Of course, this blog is about “writing” and all that, so let’s talk about writing, and my dead dad, because it’s all the same shit, really. One informs the other, and vice versa. And by that I mean: life informs writing and writing informs life. At least, it ought to, if the creator is engaged. Writing, art in general, can be as vacuous as any other monetized form of expression. The worth of a thing can be as little as its retail price. I don’t sully that, really. Whatever gets you through the day. But, personally, I use writing to work out my personal horseshit. I’m in a pretty big club in that regard. That is, after all, what artists do. We are meaty sponges who soak up reality and filter it in ways particular to our meat, and the meat which surrounds us. Wowie zowie. Ain’t we special.

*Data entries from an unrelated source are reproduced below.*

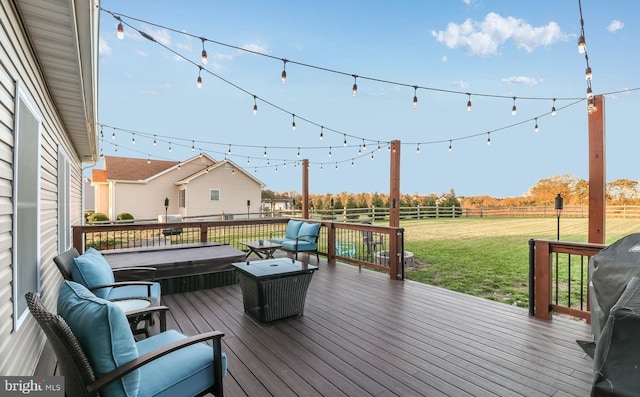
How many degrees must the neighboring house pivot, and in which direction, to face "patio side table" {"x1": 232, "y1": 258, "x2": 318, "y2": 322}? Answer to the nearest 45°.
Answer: approximately 90° to its left

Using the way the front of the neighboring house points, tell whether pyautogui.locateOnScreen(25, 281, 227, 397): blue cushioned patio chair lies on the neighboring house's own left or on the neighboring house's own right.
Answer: on the neighboring house's own left

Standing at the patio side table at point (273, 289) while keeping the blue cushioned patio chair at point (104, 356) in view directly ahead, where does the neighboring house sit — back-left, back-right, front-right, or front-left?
back-right

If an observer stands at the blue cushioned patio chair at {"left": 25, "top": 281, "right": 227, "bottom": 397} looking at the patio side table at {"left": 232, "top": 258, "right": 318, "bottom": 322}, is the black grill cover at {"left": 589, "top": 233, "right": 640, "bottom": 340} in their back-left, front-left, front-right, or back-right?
front-right

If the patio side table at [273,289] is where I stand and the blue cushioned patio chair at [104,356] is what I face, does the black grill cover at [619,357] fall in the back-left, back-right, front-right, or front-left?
front-left
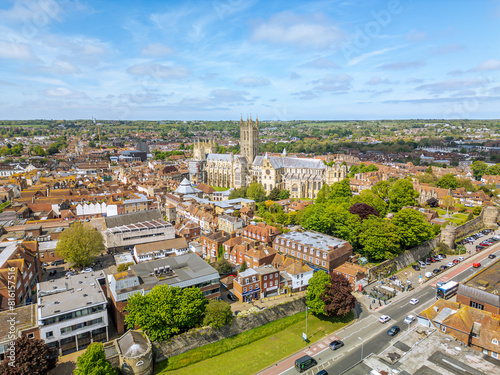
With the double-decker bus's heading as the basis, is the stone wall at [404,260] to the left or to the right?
on its right

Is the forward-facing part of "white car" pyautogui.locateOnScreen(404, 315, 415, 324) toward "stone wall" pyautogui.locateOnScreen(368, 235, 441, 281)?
no

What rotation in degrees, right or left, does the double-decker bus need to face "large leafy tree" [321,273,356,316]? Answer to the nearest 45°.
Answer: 0° — it already faces it

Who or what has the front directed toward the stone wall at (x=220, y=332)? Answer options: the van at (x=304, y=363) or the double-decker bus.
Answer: the double-decker bus

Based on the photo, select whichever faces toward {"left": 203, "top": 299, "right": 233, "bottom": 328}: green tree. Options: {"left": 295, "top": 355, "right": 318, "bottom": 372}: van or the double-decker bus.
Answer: the double-decker bus

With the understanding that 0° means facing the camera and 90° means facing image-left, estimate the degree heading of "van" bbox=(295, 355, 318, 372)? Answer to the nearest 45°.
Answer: approximately 225°

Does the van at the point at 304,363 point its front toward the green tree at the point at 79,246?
no

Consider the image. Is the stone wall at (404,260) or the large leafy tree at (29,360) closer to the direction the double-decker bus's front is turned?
the large leafy tree

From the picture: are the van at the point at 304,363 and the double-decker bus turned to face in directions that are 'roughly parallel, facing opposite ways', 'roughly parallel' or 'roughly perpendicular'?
roughly parallel, facing opposite ways

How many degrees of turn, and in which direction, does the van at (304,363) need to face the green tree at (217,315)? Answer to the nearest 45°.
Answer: approximately 135° to its left

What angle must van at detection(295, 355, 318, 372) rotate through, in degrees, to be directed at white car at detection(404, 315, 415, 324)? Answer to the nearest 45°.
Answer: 0° — it already faces it

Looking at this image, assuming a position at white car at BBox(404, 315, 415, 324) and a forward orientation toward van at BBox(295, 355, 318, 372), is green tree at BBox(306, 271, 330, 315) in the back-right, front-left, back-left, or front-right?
front-right

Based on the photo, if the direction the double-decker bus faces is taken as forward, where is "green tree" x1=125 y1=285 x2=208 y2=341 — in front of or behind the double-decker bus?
in front
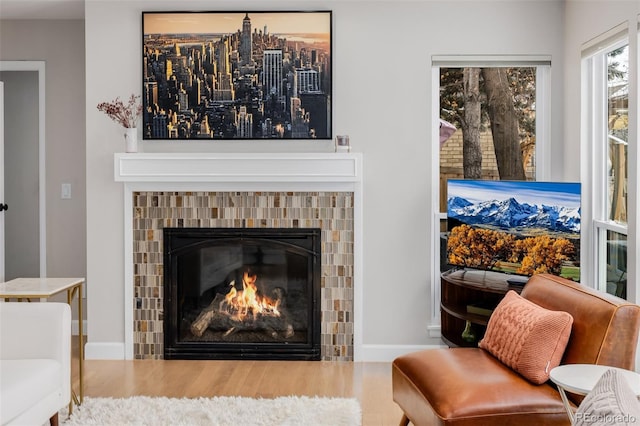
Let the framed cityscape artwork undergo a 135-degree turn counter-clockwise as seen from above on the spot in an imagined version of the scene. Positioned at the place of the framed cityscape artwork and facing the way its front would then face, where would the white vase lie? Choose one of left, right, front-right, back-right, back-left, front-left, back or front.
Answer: back-left

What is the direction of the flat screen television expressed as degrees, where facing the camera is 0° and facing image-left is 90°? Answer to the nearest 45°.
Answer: approximately 45°

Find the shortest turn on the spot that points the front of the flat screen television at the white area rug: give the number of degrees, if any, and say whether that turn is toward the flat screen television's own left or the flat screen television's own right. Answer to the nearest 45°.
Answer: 0° — it already faces it

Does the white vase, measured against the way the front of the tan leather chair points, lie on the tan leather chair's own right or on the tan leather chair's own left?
on the tan leather chair's own right

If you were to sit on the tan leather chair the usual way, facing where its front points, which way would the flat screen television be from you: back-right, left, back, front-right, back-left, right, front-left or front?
back-right

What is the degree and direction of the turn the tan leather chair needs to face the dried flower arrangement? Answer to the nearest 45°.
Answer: approximately 90° to its right

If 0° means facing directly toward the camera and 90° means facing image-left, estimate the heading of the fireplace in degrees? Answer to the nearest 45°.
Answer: approximately 0°

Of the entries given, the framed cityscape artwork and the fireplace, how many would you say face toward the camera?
2
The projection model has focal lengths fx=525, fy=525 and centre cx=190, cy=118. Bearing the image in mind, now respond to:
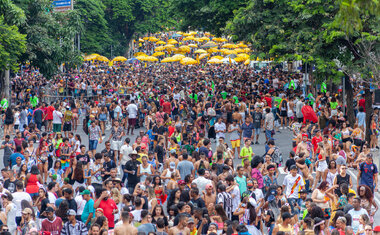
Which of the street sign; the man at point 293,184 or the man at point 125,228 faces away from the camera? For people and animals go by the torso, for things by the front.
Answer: the man at point 125,228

Now, I had written that post on June 30th with the specific intention of gearing up to begin writing THE BODY IS A MACHINE THAT MAKES GHOSTS on July 6th. I’d wrapped lots of work for Rooster Republic Press and Strangehouse Books and the time felt right. I’d even, by a bit of tragic coincidence, dedicated the book to my father. Here I am, some month and change later, and I all ready have my first major revision. You know, because the person to whom I dedicated the book to isn’t going to be around to read the thing, as I’d originally intended. Some revisions you just don’t see coming.
But, instead of starting work on a new book, I drove 2,000 miles east to clean out his house. Kicker is, one informs the other, right? Sure, I wasn’t sitting at a computer, writing about ghosts, but I was digging through a dead man’s belongings, piecing together a ghost of my very own. In many ways, I suppose I’d been assembling this ghost for years and years. Until very recently, I was able to reconcile this ghost with the man’s material form.

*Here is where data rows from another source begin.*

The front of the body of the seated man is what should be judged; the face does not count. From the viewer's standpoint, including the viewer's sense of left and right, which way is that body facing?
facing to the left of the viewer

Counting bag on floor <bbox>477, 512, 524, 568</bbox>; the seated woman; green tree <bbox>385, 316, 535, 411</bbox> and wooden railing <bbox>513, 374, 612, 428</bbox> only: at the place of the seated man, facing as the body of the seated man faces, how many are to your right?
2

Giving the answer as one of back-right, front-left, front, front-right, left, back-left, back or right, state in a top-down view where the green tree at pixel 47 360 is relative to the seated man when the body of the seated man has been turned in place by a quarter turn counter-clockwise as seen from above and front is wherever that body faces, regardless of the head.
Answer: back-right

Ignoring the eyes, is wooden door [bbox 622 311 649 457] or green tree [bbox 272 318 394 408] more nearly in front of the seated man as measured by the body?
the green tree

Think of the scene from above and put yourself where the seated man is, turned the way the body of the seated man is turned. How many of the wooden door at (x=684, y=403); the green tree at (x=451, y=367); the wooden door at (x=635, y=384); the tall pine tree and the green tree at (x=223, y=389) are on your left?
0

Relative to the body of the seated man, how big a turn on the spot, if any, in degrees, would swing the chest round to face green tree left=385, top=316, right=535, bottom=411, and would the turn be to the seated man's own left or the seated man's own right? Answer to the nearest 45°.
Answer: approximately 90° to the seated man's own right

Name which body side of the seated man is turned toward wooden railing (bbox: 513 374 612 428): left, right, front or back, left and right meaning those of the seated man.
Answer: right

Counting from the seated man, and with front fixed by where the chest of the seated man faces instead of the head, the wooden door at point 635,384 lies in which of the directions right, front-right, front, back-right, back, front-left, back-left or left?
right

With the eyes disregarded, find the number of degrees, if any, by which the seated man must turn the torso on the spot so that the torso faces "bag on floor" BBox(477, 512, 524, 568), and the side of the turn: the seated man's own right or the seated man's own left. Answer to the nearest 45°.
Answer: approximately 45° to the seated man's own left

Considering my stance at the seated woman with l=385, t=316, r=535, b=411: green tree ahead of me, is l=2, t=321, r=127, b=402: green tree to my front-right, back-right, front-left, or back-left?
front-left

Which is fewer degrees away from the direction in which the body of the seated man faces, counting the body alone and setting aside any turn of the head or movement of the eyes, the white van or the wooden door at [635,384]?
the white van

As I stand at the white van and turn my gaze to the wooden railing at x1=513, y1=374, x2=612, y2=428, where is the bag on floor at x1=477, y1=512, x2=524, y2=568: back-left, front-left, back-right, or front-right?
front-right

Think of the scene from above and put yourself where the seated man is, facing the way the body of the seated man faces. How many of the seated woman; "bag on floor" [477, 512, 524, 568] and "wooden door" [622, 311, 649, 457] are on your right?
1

Not any more. Only the ghost, now.
I last saw my father in August of last year. The next time I saw him, he was dust in a plastic bag. I hugged a bag of ash and the heart was ripped out of me.
Just as well, then, that i hadn’t gotten started on THE BODY IS A MACHINE THAT MAKES GHOSTS, because life presented me with a revision. The book that might have been will never be, because of this revision.
One informs the other. And a book about ghosts will be haunted by one. Written by one, too.
Ugh, it sucks when your dad dies. Hang in there. (I lost mine a few months back too. Just sucks.)